*** Text block Section Begins ***

# My grow room...should i get a new one?



## SHOT (Mar 31, 2016)

Hi! I want to show you my grow room which i'm growing in it my 4 plants(they were 8 but i got 4 males). 50×60cm with 100cm height. In my new WW growth i think i'm gonna grow just 1 plant in it... or should i make a new one? 

View attachment 2016-03-31 11.49.31.jpg


View attachment 2016-03-31 11.50.42.jpg


View attachment 2016-03-31 11.50.10.jpg


----------



## Rosebud (Mar 31, 2016)

hey Marc, i am following you around this morning. Flat white paint is better reflection than foil or anything else.. I hate to tell you but I would tear down that foil and paint it white, your plants will thank you.
You are in rapid learning faze,,, good for you!


----------



## SHOT (Mar 31, 2016)

Hahahahaha. I'm learning faster because ur helping me in many things! Do u mean just white paint?


----------



## yarddog (Mar 31, 2016)

Regular old flat white paint.   You'll love how easy it is!  Your plants will love it too!


----------



## SHOT (Mar 31, 2016)

Thanks guys


----------



## zem (Mar 31, 2016)

marc the dimensions of the box can barely fit a 250w hps, what is your light? and that fan probably won't cut it... imo you have to set your goals and plan accordingly. how much do you want to harvest? how much space and funds can you put in this? etc... the white paint needs to be matt white no glossy


----------



## SHOT (Mar 31, 2016)

I'm using 150W HPS. And in my opinion i will grow 1 plant only, it will grow better than having more plants in that. The fan is running perfectly, no heat at all! In the next months i think i'm making half of my closet a grow room it would be better than this one.


----------



## zem (Mar 31, 2016)

that's cool, for 150w it looks right. I suggest that you fix your wiring whenever you can, like make everything more proper the insulation and connections, and place the timers and stuff in an electric box or something, you got the idea, just make everything proper and safe. keep us posted on what's growing


----------



## SHOT (Mar 31, 2016)

Ohh yea ur right for more safety i should fix that... just waiting my WW from nirvana


----------



## SHOT (Mar 31, 2016)

So excited for that omg!!!


----------



## The Hemp Goddess (Apr 1, 2016)

Fan is for more than heat control.  Plants need a continual supply of fresh air all the time the lights are on for proper photosynthesis.  You may get by with that fan for a bit, but you will need something better.  I also worry a bout hid lighting and cardboard boxes...


----------



## SHOT (Apr 1, 2016)

Yes i agree i should get a bigger fan fir fresher air. How can i make a mkre secured one... i mean this one is made of wood"thickness about 1.2cm" it can hurn easily.


----------



## Rosebud (Apr 1, 2016)

*** Text block Section Ends ***
*** Recorded data Section Begins ***

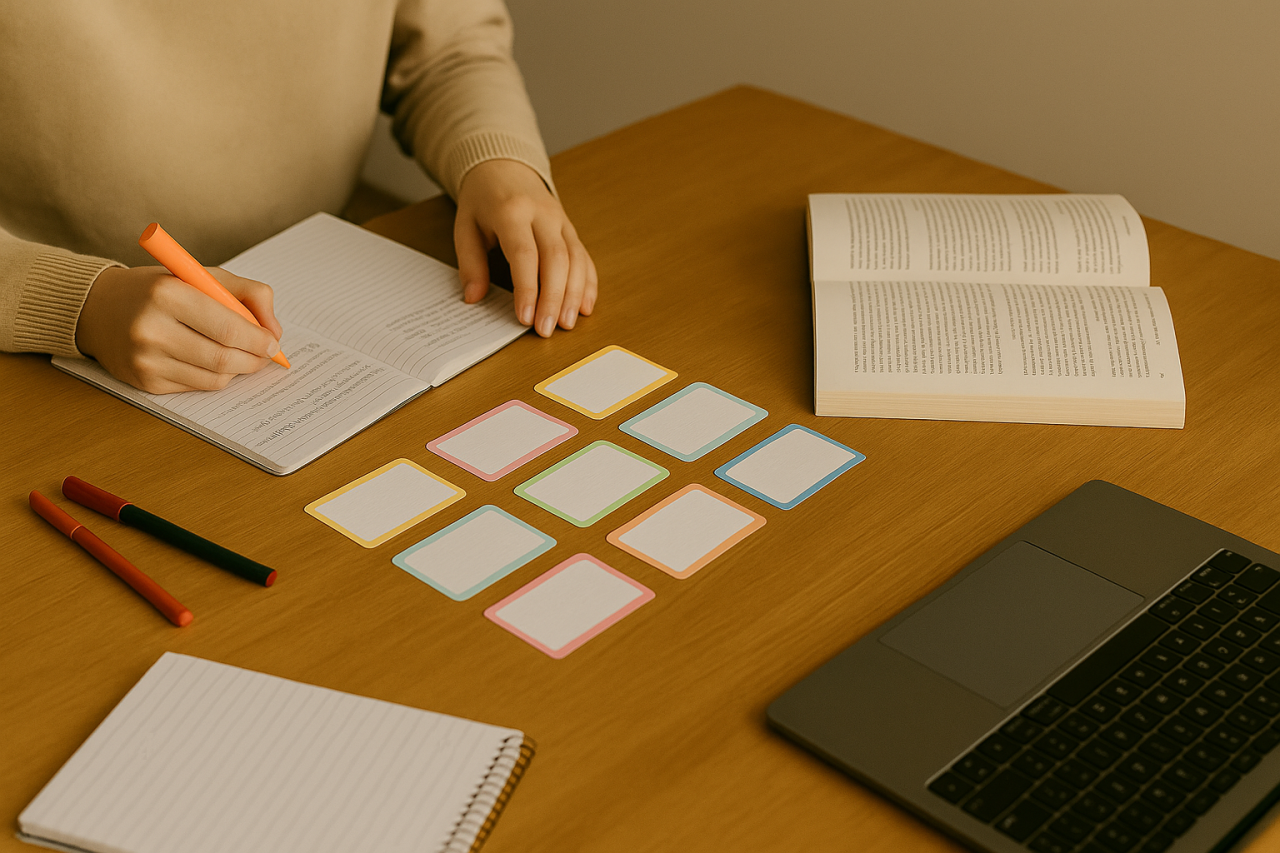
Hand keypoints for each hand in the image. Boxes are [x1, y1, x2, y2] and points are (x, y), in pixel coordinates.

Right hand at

*** Recorded data Section Ends ***

### Assignment
Copy the stretch of the grow room thread from "So excited for" through "and cardboard boxes...", swapping "fresh air" for "clean air".

### Problem solution
So excited for that omg!!!


----------



## The Hemp Goddess (Apr 1, 2016)

Fan is for more than heat control.  Plants need a continual supply of clean air all the time the lights are on for proper photosynthesis.  You may get by with that fan for a bit, but you will need something better.  I also worry a bout hid lighting and cardboard boxes...